2. Cider, a poem by John Philips, with notes provincial and explanatory, including the present most approved method of making cyder in Herefordshire, 1791.
3. Paradise Regained, with notes of various authors, 1795.
4. Considerations on Milton's early reading and the "prima stamina" of his Paradise Lost, 1800 (a work intended to show Milton's obligations to Joshua Sylvester).
5. A Letter on a Passage in St. Matthew, 1804.
6. Discursory Considerations on St. Luke's Gospel, 1805.
7. Discursory Observations on the evidence that St. Matthew's Gospel was the first written, 1806.
8. A Letter on the two last petitions of the Lord's Prayer, 1807.
9. A Letter on the incontrovertible Truth of Christianity, 2nd edition, 1808.

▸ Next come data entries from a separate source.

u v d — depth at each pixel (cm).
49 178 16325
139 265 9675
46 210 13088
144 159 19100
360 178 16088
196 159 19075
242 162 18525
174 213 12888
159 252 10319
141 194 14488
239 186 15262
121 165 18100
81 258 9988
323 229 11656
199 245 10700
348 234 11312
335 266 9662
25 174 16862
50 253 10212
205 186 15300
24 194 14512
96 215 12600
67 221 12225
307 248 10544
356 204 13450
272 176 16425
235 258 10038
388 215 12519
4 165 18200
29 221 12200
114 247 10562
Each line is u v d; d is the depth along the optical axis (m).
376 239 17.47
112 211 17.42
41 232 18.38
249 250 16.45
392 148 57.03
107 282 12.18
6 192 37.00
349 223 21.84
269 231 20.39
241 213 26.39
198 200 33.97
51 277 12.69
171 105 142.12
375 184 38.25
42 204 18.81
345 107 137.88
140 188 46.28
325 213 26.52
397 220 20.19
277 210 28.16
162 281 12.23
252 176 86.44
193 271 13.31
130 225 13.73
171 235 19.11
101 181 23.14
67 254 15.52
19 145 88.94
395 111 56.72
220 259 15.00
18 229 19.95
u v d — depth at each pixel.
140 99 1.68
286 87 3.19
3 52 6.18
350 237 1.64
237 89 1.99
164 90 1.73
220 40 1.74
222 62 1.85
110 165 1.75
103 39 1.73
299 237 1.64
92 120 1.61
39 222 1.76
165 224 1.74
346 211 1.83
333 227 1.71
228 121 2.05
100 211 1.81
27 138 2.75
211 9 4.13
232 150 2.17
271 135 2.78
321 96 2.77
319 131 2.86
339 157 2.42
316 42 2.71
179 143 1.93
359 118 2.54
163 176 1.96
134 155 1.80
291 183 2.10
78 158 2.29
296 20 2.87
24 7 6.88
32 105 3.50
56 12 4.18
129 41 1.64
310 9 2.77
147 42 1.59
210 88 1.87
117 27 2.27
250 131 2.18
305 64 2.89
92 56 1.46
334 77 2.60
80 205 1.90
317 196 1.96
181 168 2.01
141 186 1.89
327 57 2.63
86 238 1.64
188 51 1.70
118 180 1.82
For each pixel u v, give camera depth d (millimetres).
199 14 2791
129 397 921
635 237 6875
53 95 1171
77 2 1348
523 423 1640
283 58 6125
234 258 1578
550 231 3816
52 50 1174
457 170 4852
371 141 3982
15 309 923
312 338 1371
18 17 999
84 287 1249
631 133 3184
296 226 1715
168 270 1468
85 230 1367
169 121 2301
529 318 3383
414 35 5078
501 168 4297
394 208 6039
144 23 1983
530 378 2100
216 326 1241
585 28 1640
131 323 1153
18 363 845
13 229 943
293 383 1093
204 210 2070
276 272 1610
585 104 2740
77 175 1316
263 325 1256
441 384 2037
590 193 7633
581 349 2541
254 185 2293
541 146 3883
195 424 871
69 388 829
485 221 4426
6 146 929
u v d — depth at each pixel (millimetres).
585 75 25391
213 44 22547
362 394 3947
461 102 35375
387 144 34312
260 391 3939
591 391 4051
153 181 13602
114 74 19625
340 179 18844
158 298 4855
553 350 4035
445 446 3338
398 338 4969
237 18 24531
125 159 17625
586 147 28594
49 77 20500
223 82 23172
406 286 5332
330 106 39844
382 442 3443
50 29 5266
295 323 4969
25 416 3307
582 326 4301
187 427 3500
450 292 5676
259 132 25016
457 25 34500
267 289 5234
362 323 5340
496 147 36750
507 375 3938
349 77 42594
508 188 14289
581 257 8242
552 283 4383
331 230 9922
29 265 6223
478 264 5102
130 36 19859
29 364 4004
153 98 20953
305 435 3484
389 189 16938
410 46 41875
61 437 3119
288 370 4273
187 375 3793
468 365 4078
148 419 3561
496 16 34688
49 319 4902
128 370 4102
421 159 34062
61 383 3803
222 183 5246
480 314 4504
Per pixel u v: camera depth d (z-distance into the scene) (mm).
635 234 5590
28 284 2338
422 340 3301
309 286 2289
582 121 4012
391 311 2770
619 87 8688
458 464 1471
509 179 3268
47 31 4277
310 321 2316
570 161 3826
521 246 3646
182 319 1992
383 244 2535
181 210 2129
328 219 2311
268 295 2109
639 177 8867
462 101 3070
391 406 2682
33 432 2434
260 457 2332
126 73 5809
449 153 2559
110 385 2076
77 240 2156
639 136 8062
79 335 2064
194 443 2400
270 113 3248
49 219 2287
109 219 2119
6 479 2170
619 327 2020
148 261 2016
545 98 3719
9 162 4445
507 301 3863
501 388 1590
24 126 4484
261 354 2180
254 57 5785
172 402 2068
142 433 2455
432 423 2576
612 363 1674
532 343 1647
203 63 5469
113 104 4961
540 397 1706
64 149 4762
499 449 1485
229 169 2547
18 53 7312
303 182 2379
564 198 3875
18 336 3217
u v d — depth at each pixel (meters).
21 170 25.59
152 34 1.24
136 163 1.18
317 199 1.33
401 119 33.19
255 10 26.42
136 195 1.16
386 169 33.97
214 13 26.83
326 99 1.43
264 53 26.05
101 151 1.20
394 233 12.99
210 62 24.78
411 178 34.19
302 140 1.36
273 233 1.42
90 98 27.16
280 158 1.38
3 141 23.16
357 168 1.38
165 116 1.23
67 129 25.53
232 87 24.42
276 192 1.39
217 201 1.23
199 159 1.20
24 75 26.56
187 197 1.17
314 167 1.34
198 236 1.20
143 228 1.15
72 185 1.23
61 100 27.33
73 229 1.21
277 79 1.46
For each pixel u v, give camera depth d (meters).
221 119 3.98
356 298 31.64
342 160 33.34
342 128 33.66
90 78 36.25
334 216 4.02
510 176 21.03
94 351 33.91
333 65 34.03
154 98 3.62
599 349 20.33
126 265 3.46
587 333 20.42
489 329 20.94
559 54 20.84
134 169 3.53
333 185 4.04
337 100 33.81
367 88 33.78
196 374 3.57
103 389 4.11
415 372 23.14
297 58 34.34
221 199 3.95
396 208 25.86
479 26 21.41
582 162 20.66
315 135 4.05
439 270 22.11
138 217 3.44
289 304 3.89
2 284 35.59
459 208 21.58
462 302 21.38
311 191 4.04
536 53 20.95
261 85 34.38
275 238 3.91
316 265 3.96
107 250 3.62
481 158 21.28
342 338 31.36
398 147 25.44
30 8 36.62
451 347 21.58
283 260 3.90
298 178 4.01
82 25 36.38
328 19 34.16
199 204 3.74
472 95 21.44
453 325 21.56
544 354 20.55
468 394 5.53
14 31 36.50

10. Considerations on the hypothesis that St. Luke's Gospel was the first written, 1808.
11. Points at issue between the Editor of Dr. Townson's Works and the Author of Considerations on the hypothesis, &c., 1811.
12. Considerations on the Holy Sacrament, 1811.
13. Tracts on St. Luke's Gospel, 1812. This is merely Nos. 6, 7, 10, and 11 bound up together with a general preface.
14. A Synopsis of the three first Gospels, 1812.
15. Psalms and Hymns adapted for the use of a Parochial Church, 1812.

There is also a sonnet by Dunster on the death of George Monck Berkeley in the Gentleman's Magazine, for April 1795 (lxv. 328).